Instruções do exercício:
a. Cite, por favor, o trecho da reportagem sobre Ricardo Pessoa que começa em "Em novo depoimento, o" e termina em "esquema da estatal.".
b. Continue a reportagem sobre Ricardo Pessoa a partir do ponto em que ela para.

Bloco de texto:

Pessoa muda de tom e diz que propina não abastecia campanhas

 

RENATO ONOFRE THIAGO HERDY

O globo, n. 30046, 11//11/2015. País, p. 4

 

Em novo depoimento, o dono da UTC, Ricardo Pessoa, um dos delatores da Lava-Jato, disse que as propinas para obter contratos na Petrobras abasteciam partidos, mas não campanhas. -SÃO PAULO- Em depoimento ao juiz Sérgio Moro divulgado na noite de segunda-feira, o dono da UTC e delator da Lava-Jato, o empresário Ricardo Pessoa, afirmou que as doações da empresa durante as campanhas eleitorais não tinham relação com a propina paga no esquema de corrupção na Petrobras. Segundo o empreiteiro, as doações a políticos eram realizadas com o intuito de manter influência política, e está dissociada dos repasses ligados ao esquema da estatal.

Trechos de dados:
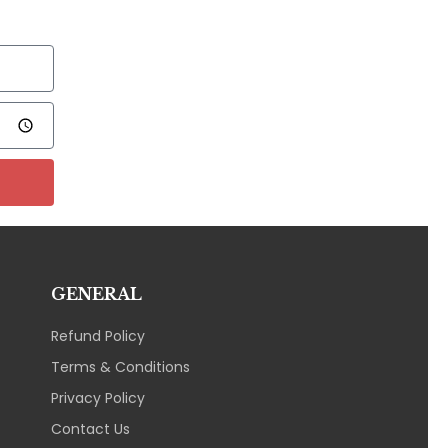
GENERAL
Refund Policy
Terms & Conditions
Privacy Policy
Contact Us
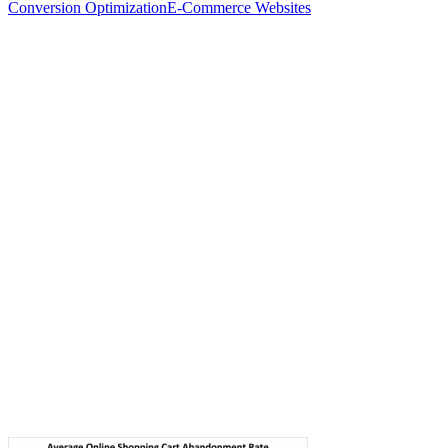
Conversion Optimization
E-Commerce Websites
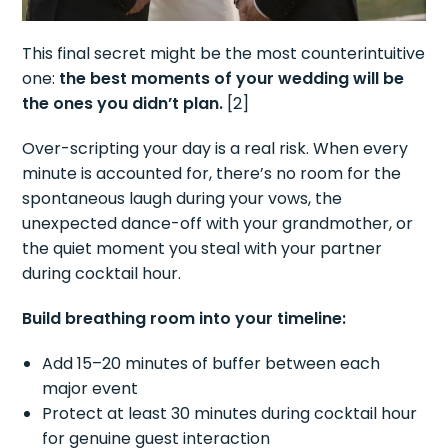
This final secret might be the most counterintuitive
one:
the best moments of your wedding will be
the ones you didn’t plan.
[2]
Over-scripting your day is a real risk. When every
minute is accounted for, there’s no room for the
spontaneous laugh during your vows, the
unexpected dance-off with your grandmother, or
the quiet moment you steal with your partner
during cocktail hour.
Build breathing room into your timeline:
Add 15–20 minutes of buffer between each
major event
Protect at least 30 minutes during cocktail hour
for genuine guest interaction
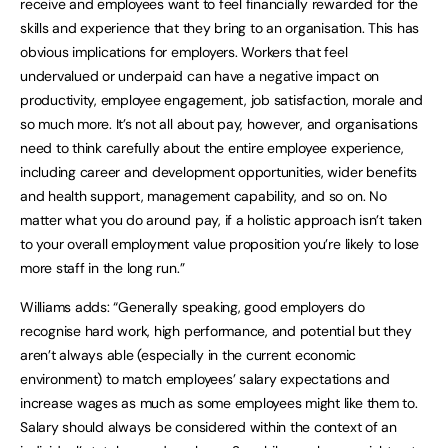
receive and employees want to feel financially rewarded for the
skills and experience that they bring to an organisation. This has
obvious implications for employers. Workers that feel
undervalued or underpaid can have a negative impact on
productivity, employee engagement, job satisfaction, morale and
so much more. It’s not all about pay, however, and organisations
need to think carefully about the entire employee experience,
including career and development opportunities, wider benefits
and health support, management capability, and so on. No
matter what you do around pay, if a holistic approach isn’t taken
to your overall employment value proposition you’re likely to lose
more staff in the long run.”
Williams adds: “Generally speaking, good employers do
recognise hard work, high performance, and potential but they
aren’t always able (especially in the current economic
environment) to match employees’ salary expectations and
increase wages as much as some employees might like them to.
Salary should always be considered within the context of an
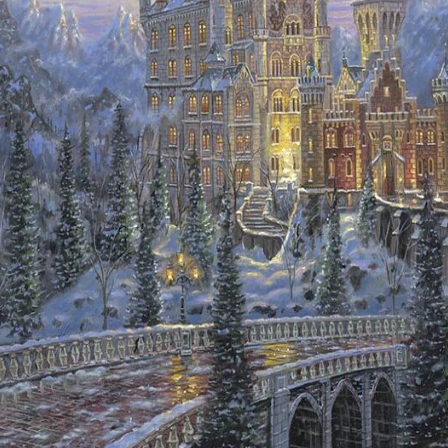
Details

Resultados das tarefas:
a.
Em novo depoimento, o dono da UTC, Ricardo Pessoa, um dos delatores da Lava-Jato, disse que as propinas para obter contratos na Petrobras abasteciam partidos, mas não campanhas. -SÃO PAULO- Em depoimento ao juiz Sérgio Moro divulgado na noite de segunda-feira, o dono da UTC e delator da Lava-Jato, o empresário Ricardo Pessoa, afirmou que as doações da empresa durante as campanhas eleitorais não tinham relação com a propina paga no esquema de corrupção na Petrobras. Segundo o empreiteiro, as doações a políticos eram realizadas com o intuito de manter influência política, e está dissociada dos repasses ligados ao esquema da estatal.

b.
AILTON DE FREITAS/15-09-2015Lava-Jato. Pessoa, dono da UTC: à PGR, ele afirmou ter doado R$ 54 milhões para campanhas políticas em 2014

A veracidade da tese do presidente da UTC, que voltou a trabalhar em sua empresa usando tornozeleira eletrônica desde quando assinou um acordo de colaboração, ainda deverá ser confirmada pela força-tarefa da Lava-Jato que atua em Brasília, responsável por apurar eventual vínculo entre as doações com atos de corrupção na Petrobras.

Em depoimentos anteriores, Pessoa chegou a afirmar que “costumava atrasar os pagamentos de propina porque sabia que, na época das eleições, iria ser demandado novamente a fazer novos pagamentos”. Em outro depoimento, ele relacionou a doação à campanha de Dilma em 2014 a uma conversa que teve com o então tesoureiro da campanha, Edinho Silva. Pessoa disse ter sido pressionado a fazer doação pelo agora ministro. Isso motivou a abertura de inquérito no Supremo sobre Edinho. DOAÇÃO: PERÍODO ESPECÍFICO No novo depoimento, realizado na 13ª Vara Federal Criminal da Justiça Federal em Curitiba, Pessoa negou haver vínculo entre os pagamentos.

— Na época de campanha, as contribuições de campanha não tinham nada a ver com propina. Eram contribuições de campanha mesmo. O restante não, era como se pagava a comissão da propina da Petrobras — disse o empreiteiro.

A tese enfraquece a disposição da oposição de associar as contas de campanha de 2014 de Dilma à corrupção no relacionamento da UTC com a Petrobras, em discussão no Tribunal Superior Eleitoral (TSE).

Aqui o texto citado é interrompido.